[Consigne donnée 1] Recopiez intégralement, sans rien modifier, le texte sur les reprises de l'économie américaine.

====== Texte ======

Suite aux diverses récessions qui touché l’économie américaine au cours des décennies qui ont immédiatement suivi la Seconde Guerre mondiale, le PIB et l’emploi avaient tendance à fortement rebondir. Par contre, depuis le début des années quatre-vingt-dix, les reprises qui ont suivi les différentes récessions américaines ont été marquées par une faible création d’emploi : la croissance de l’emploi durant les deux années qui ont suivi le creux d’une récession s’élevait à un peu plus de 5 % avant 1990, mais elle a été inférieure à 1 % depuis. (1)

====== Données disponibles ======

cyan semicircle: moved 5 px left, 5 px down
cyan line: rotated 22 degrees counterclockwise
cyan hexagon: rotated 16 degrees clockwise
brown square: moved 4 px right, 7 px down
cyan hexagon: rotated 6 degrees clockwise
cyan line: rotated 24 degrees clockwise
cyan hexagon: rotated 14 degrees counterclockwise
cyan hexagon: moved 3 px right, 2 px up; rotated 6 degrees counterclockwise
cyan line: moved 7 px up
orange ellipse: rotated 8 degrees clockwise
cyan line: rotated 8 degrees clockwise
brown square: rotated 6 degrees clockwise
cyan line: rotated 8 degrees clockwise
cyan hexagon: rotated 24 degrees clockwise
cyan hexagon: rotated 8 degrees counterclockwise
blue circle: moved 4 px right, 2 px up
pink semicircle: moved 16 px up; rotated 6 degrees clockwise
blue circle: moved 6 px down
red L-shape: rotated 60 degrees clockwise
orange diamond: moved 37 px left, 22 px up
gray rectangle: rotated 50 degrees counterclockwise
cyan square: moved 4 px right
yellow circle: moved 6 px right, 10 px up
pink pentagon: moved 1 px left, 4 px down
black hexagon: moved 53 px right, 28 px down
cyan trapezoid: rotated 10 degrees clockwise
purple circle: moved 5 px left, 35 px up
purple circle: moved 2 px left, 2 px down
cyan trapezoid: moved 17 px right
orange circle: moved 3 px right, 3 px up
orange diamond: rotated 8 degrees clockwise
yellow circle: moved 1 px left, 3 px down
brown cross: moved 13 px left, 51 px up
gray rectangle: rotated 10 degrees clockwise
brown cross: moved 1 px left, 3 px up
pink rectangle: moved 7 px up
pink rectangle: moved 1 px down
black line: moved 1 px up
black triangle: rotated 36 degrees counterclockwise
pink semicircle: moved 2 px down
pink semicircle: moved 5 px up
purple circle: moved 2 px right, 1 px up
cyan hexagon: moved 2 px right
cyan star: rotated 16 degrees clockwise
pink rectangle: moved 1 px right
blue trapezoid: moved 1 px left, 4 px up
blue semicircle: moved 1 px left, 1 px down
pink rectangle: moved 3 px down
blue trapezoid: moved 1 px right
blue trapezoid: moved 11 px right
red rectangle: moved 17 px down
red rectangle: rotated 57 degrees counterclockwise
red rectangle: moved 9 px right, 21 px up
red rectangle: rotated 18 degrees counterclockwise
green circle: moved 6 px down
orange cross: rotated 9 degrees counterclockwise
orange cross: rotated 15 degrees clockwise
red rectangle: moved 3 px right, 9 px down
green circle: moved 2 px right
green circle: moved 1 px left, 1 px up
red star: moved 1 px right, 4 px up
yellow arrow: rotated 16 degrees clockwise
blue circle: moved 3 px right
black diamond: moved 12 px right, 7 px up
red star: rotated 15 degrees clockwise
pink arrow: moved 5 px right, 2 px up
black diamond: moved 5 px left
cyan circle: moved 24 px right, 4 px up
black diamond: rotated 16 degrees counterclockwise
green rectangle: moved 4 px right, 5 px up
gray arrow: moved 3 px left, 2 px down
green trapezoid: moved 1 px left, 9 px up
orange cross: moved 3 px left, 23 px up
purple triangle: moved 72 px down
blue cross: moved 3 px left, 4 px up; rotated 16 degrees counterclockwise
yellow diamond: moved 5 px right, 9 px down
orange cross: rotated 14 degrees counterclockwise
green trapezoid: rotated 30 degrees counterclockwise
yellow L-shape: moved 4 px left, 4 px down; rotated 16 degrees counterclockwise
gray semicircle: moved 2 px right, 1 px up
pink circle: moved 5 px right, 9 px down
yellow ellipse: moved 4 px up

======

[Consigne donnée 2] Reproduisez à l'identique les lignes de la liste, de la toute première jusqu'à celle qui contient « red rectangle: rotated 18 », les deux incluses.

[Réponse complète 1]
Suite aux diverses récessions qui touché l’économie américaine au cours des décennies qui ont immédiatement suivi la Seconde Guerre mondiale, le PIB et l’emploi avaient tendance à fortement rebondir. Par contre, depuis le début des années quatre-vingt-dix, les reprises qui ont suivi les différentes récessions américaines ont été marquées par une faible création d’emploi : la croissance de l’emploi durant les deux années qui ont suivi le creux d’une récession s’élevait à un peu plus de 5 % avant 1990, mais elle a été inférieure à 1 % depuis. (1)

[Réponse complète 2]
cyan semicircle: moved 5 px left, 5 px down
cyan line: rotated 22 degrees counterclockwise
cyan hexagon: rotated 16 degrees clockwise
brown square: moved 4 px right, 7 px down
cyan hexagon: rotated 6 degrees clockwise
cyan line: rotated 24 degrees clockwise
cyan hexagon: rotated 14 degrees counterclockwise
cyan hexagon: moved 3 px right, 2 px up; rotated 6 degrees counterclockwise
cyan line: moved 7 px up
orange ellipse: rotated 8 degrees clockwise
cyan line: rotated 8 degrees clockwise
brown square: rotated 6 degrees clockwise
cyan line: rotated 8 degrees clockwise
cyan hexagon: rotated 24 degrees clockwise
cyan hexagon: rotated 8 degrees counterclockwise
blue circle: moved 4 px right, 2 px up
pink semicircle: moved 16 px up; rotated 6 degrees clockwise
blue circle: moved 6 px down
red L-shape: rotated 60 degrees clockwise
orange diamond: moved 37 px left, 22 px up
gray rectangle: rotated 50 degrees counterclockwise
cyan square: moved 4 px right
yellow circle: moved 6 px right, 10 px up
pink pentagon: moved 1 px left, 4 px down
black hexagon: moved 53 px right, 28 px down
cyan trapezoid: rotated 10 degrees clockwise
purple circle: moved 5 px left, 35 px up
purple circle: moved 2 px left, 2 px down
cyan trapezoid: moved 17 px right
orange circle: moved 3 px right, 3 px up
orange diamond: rotated 8 degrees clockwise
yellow circle: moved 1 px left, 3 px down
brown cross: moved 13 px left, 51 px up
gray rectangle: rotated 10 degrees clockwise
brown cross: moved 1 px left, 3 px up
pink rectangle: moved 7 px up
pink rectangle: moved 1 px down
black line: moved 1 px up
black triangle: rotated 36 degrees counterclockwise
pink semicircle: moved 2 px down
pink semicircle: moved 5 px up
purple circle: moved 2 px right, 1 px up
cyan hexagon: moved 2 px right
cyan star: rotated 16 degrees clockwise
pink rectangle: moved 1 px right
blue trapezoid: moved 1 px left, 4 px up
blue semicircle: moved 1 px left, 1 px down
pink rectangle: moved 3 px down
blue trapezoid: moved 1 px right
blue trapezoid: moved 11 px right
red rectangle: moved 17 px down
red rectangle: rotated 57 degrees counterclockwise
red rectangle: moved 9 px right, 21 px up
red rectangle: rotated 18 degrees counterclockwise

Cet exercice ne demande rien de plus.